ENUNCIADO:
Transcreva do trecho sobre a dengue na gravidez, sem qualquer alteração, a parte compreendida entre "Embora seja difícil" e "estar sendo fatal.", inclusive.

TRECHO:
Embora seja difícil precisar as razões dessa taxa de letalidade mais alta da dengue em grávidas, Enny indica algumas hipóteses. A mais evidente parece ser a possível confusão entre sintomas da gravidez e sintomas da doença, como alterações na concentração de hemácias no sangue, que podem levar a erros de diagnóstico e ao consequente retardo do início do tratamento contra a dengue, o que pode estar sendo fatal.

É possível também que a dengue provoque, de formas ainda desconhecidas, alterações hemodinâmicas que podem acarretar pré-eclâmpsia (uma complicação iniciada pouco antes da gravidez, relacionada ao aumento súbito da pressão sanguínea) visto que o estudo observou percentual maior de gestantes com essa condição no grupo com dengue em comparação ao grupo que não teve a doença (25% contra 19%). Outras razões, como a idade e a vulnerabilidade socioeconômica da gestante (local de moradia, grau de instrução formal etc.) também podem ajudar a entender melhor o quadro.

MATERIAL DE ESTUDO:

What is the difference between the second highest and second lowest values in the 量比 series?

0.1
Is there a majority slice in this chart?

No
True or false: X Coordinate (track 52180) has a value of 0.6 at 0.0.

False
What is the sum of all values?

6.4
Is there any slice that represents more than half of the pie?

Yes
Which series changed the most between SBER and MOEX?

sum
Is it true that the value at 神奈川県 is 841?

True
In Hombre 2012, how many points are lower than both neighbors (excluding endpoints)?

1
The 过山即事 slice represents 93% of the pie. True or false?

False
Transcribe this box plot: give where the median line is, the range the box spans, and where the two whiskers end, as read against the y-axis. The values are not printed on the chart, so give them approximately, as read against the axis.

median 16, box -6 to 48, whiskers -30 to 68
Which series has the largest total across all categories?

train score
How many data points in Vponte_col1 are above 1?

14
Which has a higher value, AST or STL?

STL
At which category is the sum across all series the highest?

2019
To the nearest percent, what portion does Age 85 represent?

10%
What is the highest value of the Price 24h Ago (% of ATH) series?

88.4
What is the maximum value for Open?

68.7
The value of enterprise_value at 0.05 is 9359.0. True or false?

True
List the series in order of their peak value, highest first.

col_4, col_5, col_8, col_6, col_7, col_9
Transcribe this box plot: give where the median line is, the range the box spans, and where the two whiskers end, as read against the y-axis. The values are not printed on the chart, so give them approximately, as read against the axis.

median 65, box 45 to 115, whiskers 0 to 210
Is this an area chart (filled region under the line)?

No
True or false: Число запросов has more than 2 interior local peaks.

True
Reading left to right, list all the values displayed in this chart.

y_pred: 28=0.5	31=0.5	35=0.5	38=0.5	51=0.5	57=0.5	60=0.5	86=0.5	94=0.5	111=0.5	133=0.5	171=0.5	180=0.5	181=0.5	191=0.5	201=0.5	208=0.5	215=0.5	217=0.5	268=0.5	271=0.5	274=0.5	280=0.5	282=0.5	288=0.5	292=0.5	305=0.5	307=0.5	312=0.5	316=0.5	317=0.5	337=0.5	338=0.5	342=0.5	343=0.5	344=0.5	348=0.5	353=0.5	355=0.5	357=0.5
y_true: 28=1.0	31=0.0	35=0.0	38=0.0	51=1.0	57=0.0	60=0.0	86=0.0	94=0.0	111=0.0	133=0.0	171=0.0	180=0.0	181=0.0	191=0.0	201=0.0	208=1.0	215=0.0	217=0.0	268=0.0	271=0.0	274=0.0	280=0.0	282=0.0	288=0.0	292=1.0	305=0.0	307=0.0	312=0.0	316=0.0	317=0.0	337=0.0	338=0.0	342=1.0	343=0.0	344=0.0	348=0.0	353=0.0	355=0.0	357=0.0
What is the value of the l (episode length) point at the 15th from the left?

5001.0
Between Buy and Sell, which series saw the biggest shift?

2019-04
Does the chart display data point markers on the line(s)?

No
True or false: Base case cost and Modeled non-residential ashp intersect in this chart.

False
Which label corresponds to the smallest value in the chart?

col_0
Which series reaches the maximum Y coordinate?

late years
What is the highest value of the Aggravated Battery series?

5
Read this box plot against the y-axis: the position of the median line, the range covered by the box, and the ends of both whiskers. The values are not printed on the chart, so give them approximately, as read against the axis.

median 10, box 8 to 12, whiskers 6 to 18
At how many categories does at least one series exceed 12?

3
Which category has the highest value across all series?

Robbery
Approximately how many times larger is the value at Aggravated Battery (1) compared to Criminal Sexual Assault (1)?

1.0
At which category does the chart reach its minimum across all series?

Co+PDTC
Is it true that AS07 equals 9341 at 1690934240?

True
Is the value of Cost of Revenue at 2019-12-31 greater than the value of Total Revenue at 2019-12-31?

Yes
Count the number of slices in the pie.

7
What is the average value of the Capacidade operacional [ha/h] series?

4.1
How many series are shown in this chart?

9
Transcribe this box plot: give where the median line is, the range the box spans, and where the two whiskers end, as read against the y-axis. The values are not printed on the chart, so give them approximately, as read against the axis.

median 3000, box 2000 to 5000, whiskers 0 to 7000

RESOLUÇÃO:
Embora seja difícil precisar as razões dessa taxa de letalidade mais alta da dengue em grávidas, Enny indica algumas hipóteses. A mais evidente parece ser a possível confusão entre sintomas da gravidez e sintomas da doença, como alterações na concentração de hemácias no sangue, que podem levar a erros de diagnóstico e ao consequente retardo do início do tratamento contra a dengue, o que pode estar sendo fatal.